In fact, blockchain startups are already using IPFS to store files. For example, the decentralized file sharing service Filecoin uses IPFS to store larger chunks information like Profile images. These would currently be too expensive to store on Ethereum, so IPFS is a great solution. IPFS also functions as an excellent way to manage files. Even if Ethereum scales to handle large files inexpensively, the file management tools of IPFS will keep it relevant.
Ethereum is a decentralized platform for running applications. Smart contracts determine the rules of those applications. These contracts are programmed in Solidity, a contract-oriented programming language. The native currency fueling the Ethereum platform, “Ether”, currently has a market cap of over 17.9 Billion dollars. Ethereum has had a remarkable increase in valuation over since its inception in 2014.

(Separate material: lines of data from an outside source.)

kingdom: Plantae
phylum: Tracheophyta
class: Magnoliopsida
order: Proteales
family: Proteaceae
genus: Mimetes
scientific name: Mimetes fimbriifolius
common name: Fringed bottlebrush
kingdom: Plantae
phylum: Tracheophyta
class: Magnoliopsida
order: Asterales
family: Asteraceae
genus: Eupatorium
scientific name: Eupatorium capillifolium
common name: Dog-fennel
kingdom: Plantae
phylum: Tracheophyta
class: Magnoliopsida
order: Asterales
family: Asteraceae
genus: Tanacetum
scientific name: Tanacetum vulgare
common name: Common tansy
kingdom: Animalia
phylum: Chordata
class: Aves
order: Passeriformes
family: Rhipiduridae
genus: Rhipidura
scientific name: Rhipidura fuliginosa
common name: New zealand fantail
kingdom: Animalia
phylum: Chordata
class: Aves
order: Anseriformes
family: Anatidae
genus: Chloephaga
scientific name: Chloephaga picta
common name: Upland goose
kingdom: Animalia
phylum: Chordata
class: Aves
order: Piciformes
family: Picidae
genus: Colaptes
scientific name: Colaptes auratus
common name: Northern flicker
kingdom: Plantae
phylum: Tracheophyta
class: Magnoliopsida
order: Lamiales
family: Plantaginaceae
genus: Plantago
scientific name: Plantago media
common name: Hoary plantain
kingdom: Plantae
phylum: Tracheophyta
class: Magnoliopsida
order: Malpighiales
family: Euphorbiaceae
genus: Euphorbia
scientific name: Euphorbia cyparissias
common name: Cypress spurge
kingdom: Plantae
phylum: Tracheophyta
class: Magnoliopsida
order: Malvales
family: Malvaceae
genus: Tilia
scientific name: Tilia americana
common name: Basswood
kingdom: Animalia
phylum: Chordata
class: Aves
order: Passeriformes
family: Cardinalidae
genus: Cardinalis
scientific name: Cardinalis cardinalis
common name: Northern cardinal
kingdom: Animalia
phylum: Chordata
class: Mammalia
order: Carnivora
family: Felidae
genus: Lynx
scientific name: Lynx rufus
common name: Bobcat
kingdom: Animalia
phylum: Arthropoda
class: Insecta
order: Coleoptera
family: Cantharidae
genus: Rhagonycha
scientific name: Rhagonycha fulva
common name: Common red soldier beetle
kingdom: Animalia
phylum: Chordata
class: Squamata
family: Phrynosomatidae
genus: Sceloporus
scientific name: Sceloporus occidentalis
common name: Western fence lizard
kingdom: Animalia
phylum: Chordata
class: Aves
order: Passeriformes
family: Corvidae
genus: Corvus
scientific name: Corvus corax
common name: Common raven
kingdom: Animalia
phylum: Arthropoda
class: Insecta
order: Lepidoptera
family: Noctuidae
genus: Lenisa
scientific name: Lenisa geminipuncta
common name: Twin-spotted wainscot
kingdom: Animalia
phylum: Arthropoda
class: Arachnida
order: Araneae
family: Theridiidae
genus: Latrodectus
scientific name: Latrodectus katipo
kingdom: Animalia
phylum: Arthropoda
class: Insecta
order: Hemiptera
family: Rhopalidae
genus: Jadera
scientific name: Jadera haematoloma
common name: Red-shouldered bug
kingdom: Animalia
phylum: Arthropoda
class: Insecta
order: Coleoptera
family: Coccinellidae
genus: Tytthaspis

Think of Ethereum smart contacts as determining rules and actions on the new decentralized internet. Paired with file sharing tools like IPFS, developers can now run decentralized smart contracts that connect to P2P file sharing services. When you use the Ethereum network, you pay to execute parts of these smart contracts, called functions, using Ether. The developer community of Ethereum is working on ways to support more transactions per second, so that more people can use the network inexpensively.
There are lots of easy ways to get started learning more about Ethereum. Learn How To Create Your Own Cryptocurrency Token in just a few simple steps, or How To Build A Huge Community With An Airdrop.
In a typical “internet stack”, much of the value is captured at the top level. We see this with companies like Google and Facebook, who make enormous amounts of money by building applications using protocols like HTTPS.
Interestingly, with blockchain, much of the value is captured at the protocol layer. We see this by looking at the market caps of various tokens, none of which surpass the massive multi-billion dollar market cap of Ethereum. Since users also pay Ether to run smart contracts and decentralized applications, the protocol will grow even stronger as tokens thrive.
In Web 3.0, value is shared across contributors and participants in the network, rather than a few large applications. That’s a fundamental shift for the web, and puts users first. This means the tech giants of today will need to take better care of their users if they’re going to stay relevant tomorrow.